■ Texte fourni:
● ● ●
Courrier de Maxime Vivas
Cher
Régis Debray ...
Ou comment refuser un prix littéraire
Maxime Vivas
« Ils
sont trop verts, dit-il, et bon pour les goujats ».
Toulouse,
le 12 février 2008
Régis
Debray
xxxxxxxxxxxx
75006
Paris
(Courrier
de Maxime Vivas)
Cher
Régis Debray,
Mon
livre, « La face
cachée de Reporters sans frontières, de
la CIA
aux Faucons du Pentagone »
(éditions Aden) a été sélectionné pour le prix 2008 « Lire
la politique ».
Vous
présidez le jury composé de journalistes notoires de la presse
influente.
Je
vis aux portes de Toulouse, à
600 kilomètres
de Saint-Germain des Près. Il en résulte que je suis encore
bouffi d’idéalisme et de romantisme, c’est-à-dire d’une naïveté
génératrice d’une distorsion entre ma pensée provinciale et
celle de Paris. Naïveté qui étale sa laideur verdâtre dès que
j’aborde la question de la lecture de la politique. Peut-être
une léthargie de mes neurones, non vivifiés par les ondes magnétiques
germanopratines, aggrave-t-elle ma balourdise ? Toujours
est-il que, neuf fois sur dix, je rougis de penser bêtement le
contraire de ce que disent les médias. La honte sur moi !
Mais
il advient aussi que, submergé par une vague mégalomaniaque, je
me frappe le front : « C’est
moi que j’ai raison » (l’apposition brutale de la
paume de la main sur mes os crâniens suffit à me faire parler
comme au sortir de l’école de journalisme de Lille).
Dans
ces moments euphoriques, je clame : « J’suis
l’seul qui l’mérite, ce bon Gu d’prix ».
Et
d’argumenter : je contribue plus que tout autre « à
l'analyse, à la réflexion et à la valorisation du discours et
de la pensée politiques. ». Le
mot important est « pensée », dont les
antonymes, dans le cas qui nous occupe, sont psittacisme et écholalie.
Puis
vient le doute : Bourdieu n’était-il pas un âne basque avec
sa théorie sur la « circulation circulaire de l’information » ?
Aurait-il fait le poids, face à des récipiendaires antérieurs comme
Alexandre Adler (Bourdieu, indécrottable stalinien !) ou Fadela
Amara (Zi-va ! Rien à fout’ de vot’ Bourre-Dieu !) ?
● ● ●
■ Consigne A: Veuillez recopier mot pour mot les entrées, de leur début jusqu'à la ligne contenant « var sketch = newSketch(context, id », celle-ci comprise. Laissez les images de côté.
■ Consigne B: Prolongez la lettre adressée à Régis Debray au sujet du prix « Lire la politique » à partir de l'endroit où elle s'interrompt.

■ Entrées affichées:
● ● ●
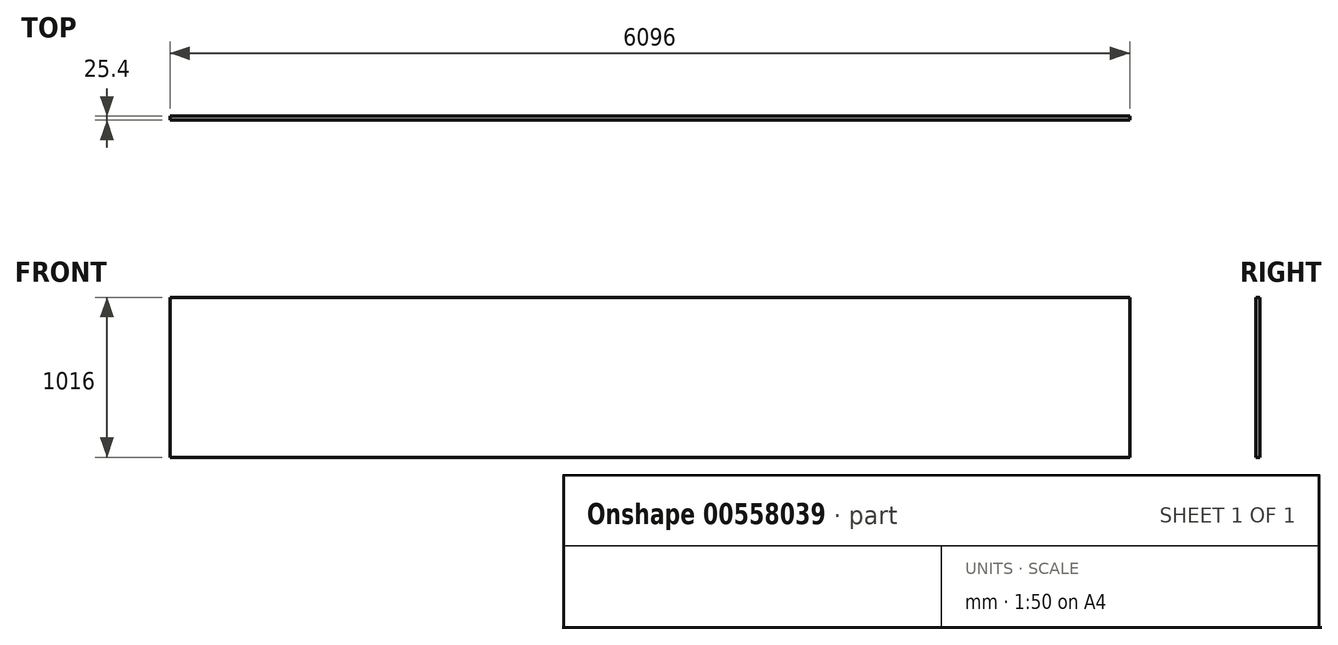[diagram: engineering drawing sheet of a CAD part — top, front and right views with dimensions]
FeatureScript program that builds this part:
annotation { "Feature Type Name" : "Feature", "Feature Type Description" : "" }
export const myFeature = defineFeature(function(context is Context, id is Id, definition is map)
    precondition{}
    {
        {
            var Q0;
            Q0=qCreatedBy(makeId("Front.planeOp"),FACE);
            var sketch = newSketch(context, id + "F0", { "sketchPlane" : qUnion([Q0])});
            skLineSegment(sketch, "E0.bottom", {"start": v(-3000.83, -272.64) * mm, "end": v(3095.17, -272.64) * mm});
            skLineSegment(sketch, "E0.top", {"start": v(-3000.83, 743.36) * mm, "end": v(3095.17, 743.36) * mm});
            skLineSegment(sketch, "E0.left", {"start": v(-3000.83, -272.64) * mm, "end": v(-3000.83, 743.36) * mm});
            skLineSegment(sketch, "E0.right", {"start": v(3095.17, -272.64) * mm, "end": v(3095.17, 743.36) * mm});
            skSolve(sketch);
        }
        {
            var Q0;
            Q0=makeQuery(id+"F0.imprint","IMPRINT",FACE,{"disambiguationData":[TD([[makeQuery(id+"F0.imprint","IMPRINT",EDGE,{"derivedFrom":sQuery(id+"F0.wireOp",EDGE,"E0.bottom")}),1.0]])]});
            extrude(context, id + "F1", {"entities" : qUnion([Q0]), "depth" : 25.4 * mm, "offsetDistance" : 25.4 * mm});
        }
    });
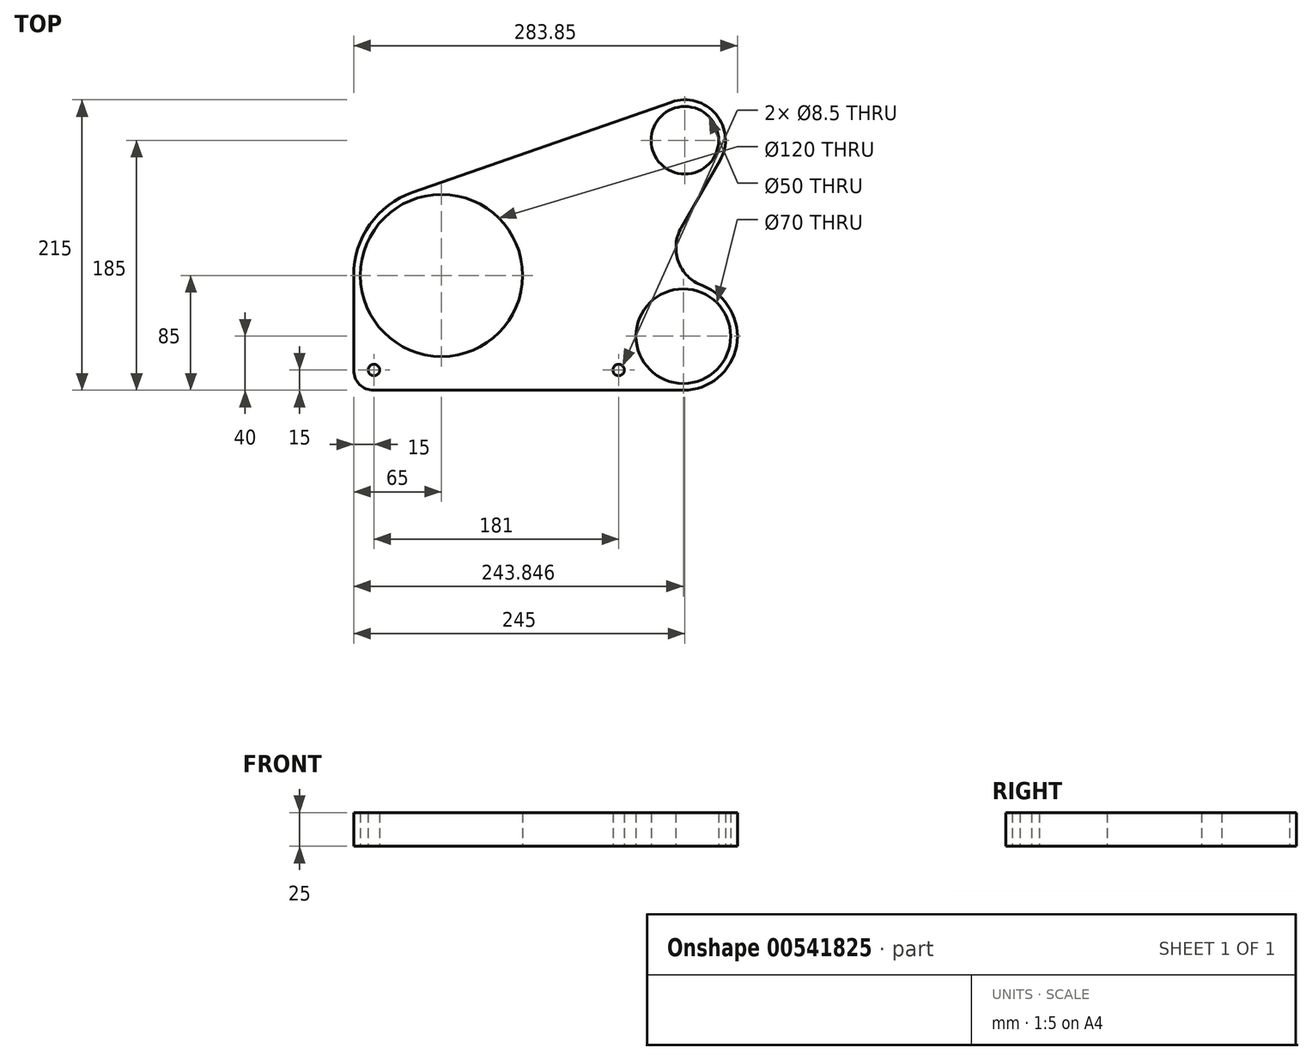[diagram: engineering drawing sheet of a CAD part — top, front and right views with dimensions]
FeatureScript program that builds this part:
● ● ●
■ Résultat de l'exercice A:
[diagram: engineering drawing sheet of a CAD part — top, front and right views with dimensions]
FeatureScript program that builds this part:
annotation { "Feature Type Name" : "Feature", "Feature Type Description" : "" }
export const myFeature = defineFeature(function(context is Context, id is Id, definition is map)
    precondition{}
    {
        {
            var Q0;
            Q0=qCreatedBy(makeId("Front.planeOp"),FACE);
            var sketch = newSketch(context, id + "F0", { "sketchPlane" : qUnion([Q0])});

■ Résultat de l'exercice B:
Puis,
s’impose un inquiétant constat :
·
Sur
8 livres
que j'ai publiés, celui-ci est le seul (à une exception près, mais
avec troncature du titre et donc de mon argument principal) qui n'a
pas été chroniqué par l’un ou l’autre des médias qui chroniquèrent
mes précédents ouvrages.
·
C'est
le seul des
34 livres
sélectionnés qui n’a été chroniqué par aucun autre média.
·
Ce
silence prévaut donc dans les 17 médias où des journalistes participent
au choix du livre à primer.
·
Si
deux quotidiens ont évoqué le livre (en France et en Suisse) c’était
pour permettre à RSF de diffamer l'auteur dans leurs colonnes (sans
argumenter sur le contenu).
Puis
vient le sursaut d’orgueil : le
livre a été référencé sur une centaine de sites Internet
et va paraître bientôt au Venezuela. Projets pour d'autres pays
en 2008.
Las !
Ces réflexions heurtées me poussent au cri bravache : « Gardez-le
votre prix. Point n’en veux !». Je n’ai pas oublié
la mésaventure de mon quasi-voisin Marcellin Albert, porte-parole
des viticulteurs à qui Clemenceau donna 100 francs pour payer son
billet de train et qui, pour cela, faillit être pendu par ses frères
à son retour.
Cher
Régis Debray,
Dans
toute la brochette des personnalités qui vont attribuer le prix,
vous êtes celui que je respecte le plus. Pour de vrai !
Alors,
par pitié, si, lors de votre prochaine réunion, vous entendez ces
mots : « Et la gagnante
est : Michèle Cotta », souriez en pensant à mon
soulagement. Mais si (comme il serait logique) vous ouïssez :
« Et le gagnant est :
Maxime Vivas », dites à haute et intelligible voix :
« Malheureusement, il
refuse le prix. Cette année, les bouseux de Toulouse se prennent
pour Sartre ».
Pour
finir, cauchemardons. Quelqu’un vous rétorque : « Maurice
Vivace ne fait pas la loi. Un prix « Lire
la Politique
» ne se refuse pas. C’est Maurice Vivace, point barre ! ».
Dans
ce cas, je vous conjure de virer les 5500 euros qui me reviennent
sur le compte du grand reporter soudanais Sami Al-Haj
encagé et torturé depuis 2002 à Guantanamo pour avoir refusé d’espionner
son employeur pour le compte de l’US Army. Et pour rien
d’autre.
Je
vous remercie de votre aide et je vous exprime ma sympathie.
Maxime Vivas
Par virement direct. Pas via RSF, par Dieu : il faut que l’argent
lui parvienne Par
courriel du 18 février, Régis Debray, rassure l’auteur : il
« croit savoir »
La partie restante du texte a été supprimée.